---- Task input

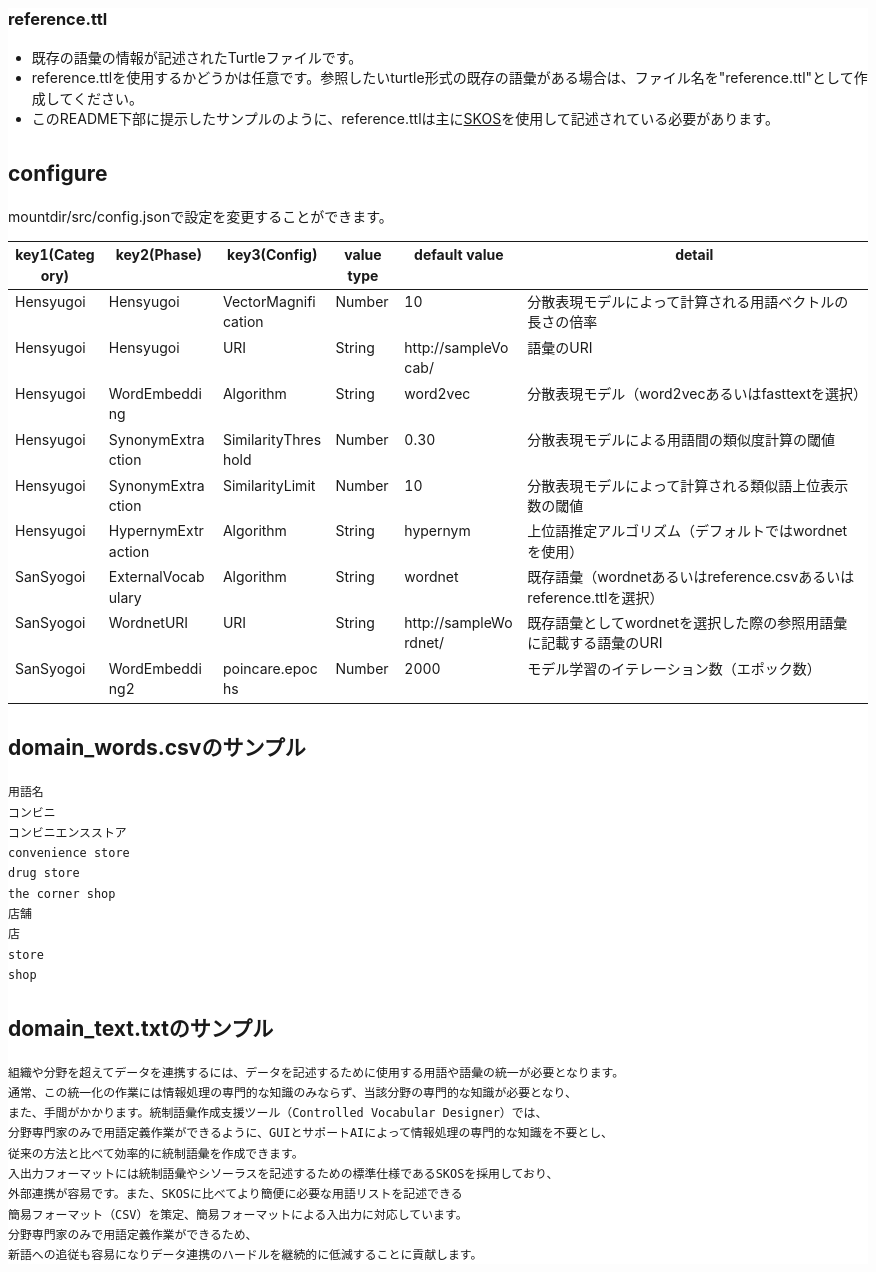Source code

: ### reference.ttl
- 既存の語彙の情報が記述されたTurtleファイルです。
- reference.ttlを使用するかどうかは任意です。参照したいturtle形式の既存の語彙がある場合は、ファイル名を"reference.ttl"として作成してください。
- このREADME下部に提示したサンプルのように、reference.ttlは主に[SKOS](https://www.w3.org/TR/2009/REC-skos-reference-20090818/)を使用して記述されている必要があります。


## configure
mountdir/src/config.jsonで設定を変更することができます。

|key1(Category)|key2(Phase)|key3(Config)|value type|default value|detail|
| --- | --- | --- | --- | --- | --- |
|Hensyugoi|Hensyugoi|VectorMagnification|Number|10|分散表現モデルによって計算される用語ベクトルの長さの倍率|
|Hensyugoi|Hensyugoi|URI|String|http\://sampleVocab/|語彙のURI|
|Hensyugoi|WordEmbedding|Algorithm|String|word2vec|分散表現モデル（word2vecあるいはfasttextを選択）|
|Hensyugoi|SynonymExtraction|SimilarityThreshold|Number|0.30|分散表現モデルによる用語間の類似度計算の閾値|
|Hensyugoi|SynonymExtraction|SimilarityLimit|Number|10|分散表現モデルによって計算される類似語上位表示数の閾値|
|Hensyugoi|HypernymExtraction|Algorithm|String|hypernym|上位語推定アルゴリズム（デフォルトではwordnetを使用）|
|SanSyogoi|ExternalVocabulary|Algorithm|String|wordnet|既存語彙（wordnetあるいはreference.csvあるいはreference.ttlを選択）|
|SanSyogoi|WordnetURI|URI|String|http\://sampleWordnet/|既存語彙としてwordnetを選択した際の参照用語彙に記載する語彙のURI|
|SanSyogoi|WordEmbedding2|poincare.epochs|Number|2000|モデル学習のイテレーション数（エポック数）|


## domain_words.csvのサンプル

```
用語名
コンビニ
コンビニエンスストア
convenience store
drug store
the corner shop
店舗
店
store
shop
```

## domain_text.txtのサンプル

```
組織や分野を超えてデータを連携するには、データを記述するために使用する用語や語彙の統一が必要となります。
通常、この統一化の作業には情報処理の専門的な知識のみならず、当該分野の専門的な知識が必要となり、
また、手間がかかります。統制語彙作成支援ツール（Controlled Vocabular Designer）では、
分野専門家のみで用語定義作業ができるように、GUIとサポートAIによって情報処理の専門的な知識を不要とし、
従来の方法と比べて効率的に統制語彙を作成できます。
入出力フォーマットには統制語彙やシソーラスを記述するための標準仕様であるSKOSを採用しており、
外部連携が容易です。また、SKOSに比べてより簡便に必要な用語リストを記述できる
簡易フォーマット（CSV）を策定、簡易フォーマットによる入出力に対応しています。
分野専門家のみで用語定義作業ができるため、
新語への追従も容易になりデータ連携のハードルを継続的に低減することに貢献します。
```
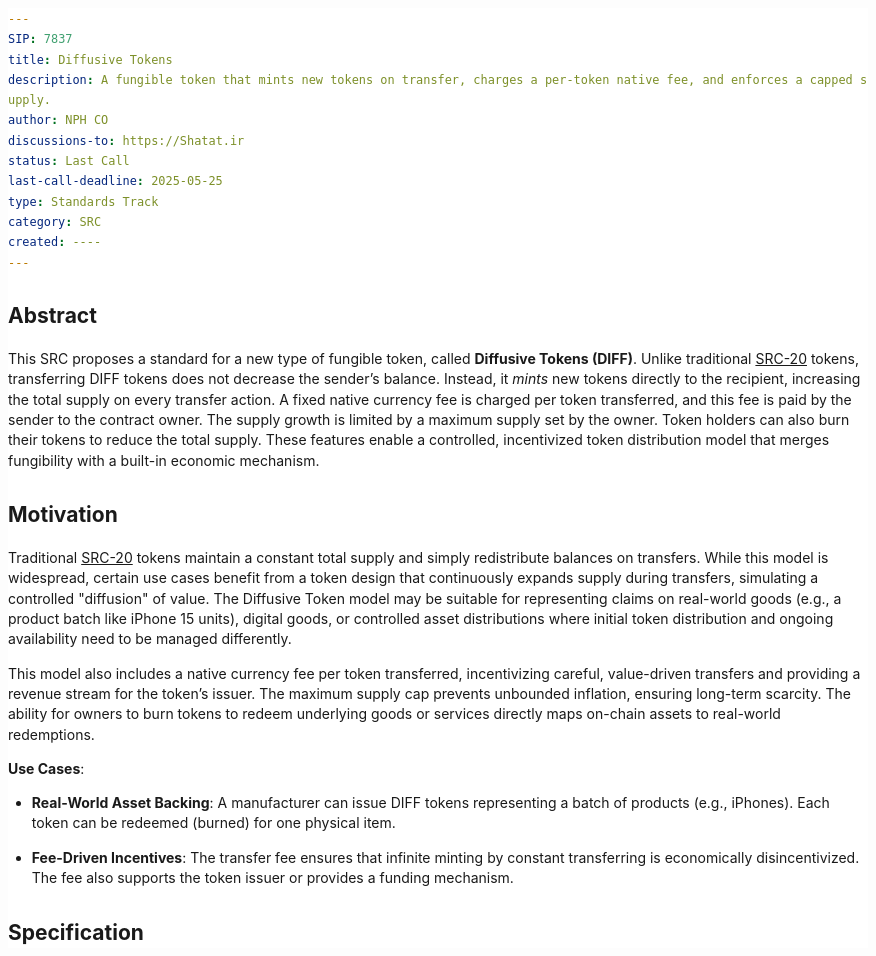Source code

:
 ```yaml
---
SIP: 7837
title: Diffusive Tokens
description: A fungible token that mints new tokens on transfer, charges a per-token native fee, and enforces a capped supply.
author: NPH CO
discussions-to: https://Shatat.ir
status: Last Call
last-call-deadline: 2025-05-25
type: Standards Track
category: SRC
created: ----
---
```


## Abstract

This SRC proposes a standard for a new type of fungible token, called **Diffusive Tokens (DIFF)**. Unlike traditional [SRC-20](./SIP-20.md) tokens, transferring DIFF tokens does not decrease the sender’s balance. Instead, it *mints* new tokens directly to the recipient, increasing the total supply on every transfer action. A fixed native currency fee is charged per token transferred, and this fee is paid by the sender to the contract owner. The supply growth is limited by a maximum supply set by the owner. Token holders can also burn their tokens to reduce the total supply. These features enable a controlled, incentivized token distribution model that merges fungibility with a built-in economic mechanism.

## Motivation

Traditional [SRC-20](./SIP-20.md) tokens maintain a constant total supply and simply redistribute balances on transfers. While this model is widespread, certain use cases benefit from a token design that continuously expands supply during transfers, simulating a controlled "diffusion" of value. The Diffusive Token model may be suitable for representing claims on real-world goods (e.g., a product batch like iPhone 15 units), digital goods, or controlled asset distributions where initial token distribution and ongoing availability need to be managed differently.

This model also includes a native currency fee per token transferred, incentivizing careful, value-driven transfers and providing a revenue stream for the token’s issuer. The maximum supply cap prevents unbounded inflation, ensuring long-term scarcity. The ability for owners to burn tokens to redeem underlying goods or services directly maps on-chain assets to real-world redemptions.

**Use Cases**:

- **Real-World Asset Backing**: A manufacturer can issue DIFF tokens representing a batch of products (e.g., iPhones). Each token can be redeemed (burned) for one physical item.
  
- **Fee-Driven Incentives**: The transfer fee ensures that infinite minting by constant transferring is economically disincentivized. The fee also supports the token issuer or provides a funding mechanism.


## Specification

--------
---- Task input

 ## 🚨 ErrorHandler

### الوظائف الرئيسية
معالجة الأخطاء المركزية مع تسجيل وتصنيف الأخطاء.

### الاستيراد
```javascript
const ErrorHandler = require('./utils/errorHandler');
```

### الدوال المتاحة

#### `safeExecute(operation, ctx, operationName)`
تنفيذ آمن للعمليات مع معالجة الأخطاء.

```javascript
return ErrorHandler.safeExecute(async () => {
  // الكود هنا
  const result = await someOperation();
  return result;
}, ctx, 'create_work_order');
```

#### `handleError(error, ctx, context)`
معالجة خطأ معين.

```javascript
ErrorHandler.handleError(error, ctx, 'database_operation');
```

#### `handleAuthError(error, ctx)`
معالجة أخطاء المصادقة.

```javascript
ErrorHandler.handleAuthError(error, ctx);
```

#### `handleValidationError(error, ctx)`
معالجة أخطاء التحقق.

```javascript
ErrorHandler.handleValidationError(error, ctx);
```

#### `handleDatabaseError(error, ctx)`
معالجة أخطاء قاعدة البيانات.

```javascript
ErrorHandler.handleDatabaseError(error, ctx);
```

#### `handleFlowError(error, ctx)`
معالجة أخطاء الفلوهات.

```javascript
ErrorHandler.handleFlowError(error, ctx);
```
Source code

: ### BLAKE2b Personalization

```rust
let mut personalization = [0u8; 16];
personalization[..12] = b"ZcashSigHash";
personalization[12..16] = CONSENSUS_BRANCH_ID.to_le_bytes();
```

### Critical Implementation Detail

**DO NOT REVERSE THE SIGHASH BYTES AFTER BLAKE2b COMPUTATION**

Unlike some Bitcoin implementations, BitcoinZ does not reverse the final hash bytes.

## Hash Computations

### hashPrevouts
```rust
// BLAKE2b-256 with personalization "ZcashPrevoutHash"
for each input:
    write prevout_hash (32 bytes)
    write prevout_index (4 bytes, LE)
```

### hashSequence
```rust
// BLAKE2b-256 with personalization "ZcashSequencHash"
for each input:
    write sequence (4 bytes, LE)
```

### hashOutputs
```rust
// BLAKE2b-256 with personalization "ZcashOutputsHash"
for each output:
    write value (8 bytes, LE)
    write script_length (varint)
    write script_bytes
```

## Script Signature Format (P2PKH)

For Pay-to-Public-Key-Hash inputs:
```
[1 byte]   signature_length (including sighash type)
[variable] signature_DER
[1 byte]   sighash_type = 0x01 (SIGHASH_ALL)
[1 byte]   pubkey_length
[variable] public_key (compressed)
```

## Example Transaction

--------
---- Task input

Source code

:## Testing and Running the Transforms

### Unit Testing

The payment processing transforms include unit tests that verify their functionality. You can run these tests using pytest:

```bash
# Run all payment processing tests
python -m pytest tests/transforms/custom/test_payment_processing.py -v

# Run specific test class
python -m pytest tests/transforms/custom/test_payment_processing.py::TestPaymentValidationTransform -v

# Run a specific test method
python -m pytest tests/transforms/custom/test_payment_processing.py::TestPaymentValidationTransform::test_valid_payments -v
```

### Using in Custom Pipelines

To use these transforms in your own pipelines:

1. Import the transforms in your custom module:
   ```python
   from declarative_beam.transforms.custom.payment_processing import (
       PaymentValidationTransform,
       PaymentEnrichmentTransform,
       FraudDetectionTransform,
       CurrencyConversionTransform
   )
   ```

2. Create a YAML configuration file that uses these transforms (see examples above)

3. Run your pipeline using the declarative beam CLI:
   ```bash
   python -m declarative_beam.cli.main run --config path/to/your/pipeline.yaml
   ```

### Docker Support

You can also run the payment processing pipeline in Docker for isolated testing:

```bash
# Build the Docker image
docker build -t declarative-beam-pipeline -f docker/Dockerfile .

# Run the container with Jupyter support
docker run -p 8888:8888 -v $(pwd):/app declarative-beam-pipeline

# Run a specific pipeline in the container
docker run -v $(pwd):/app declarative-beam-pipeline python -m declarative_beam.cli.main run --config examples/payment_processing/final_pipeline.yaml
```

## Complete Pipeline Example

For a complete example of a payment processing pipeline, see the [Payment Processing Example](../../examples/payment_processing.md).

--------

_Problem statement_: The lines holding the word "Number" are the answer. Find them in the entries and copy them.

_Answer box_:
|Hensyugoi|Hensyugoi|VectorMagnification|Number|10|分散表現モデルによって計算される用語ベクトルの長さの倍率|
|Hensyugoi|SynonymExtraction|SimilarityThreshold|Number|0.30|分散表現モデルによる用語間の類似度計算の閾値|
|Hensyugoi|SynonymExtraction|SimilarityLimit|Number|10|分散表現モデルによって計算される類似語上位表示数の閾値|
|SanSyogoi|WordEmbedding2|poincare.epochs|Number|2000|モデル学習のイテレーション数（エポック数）|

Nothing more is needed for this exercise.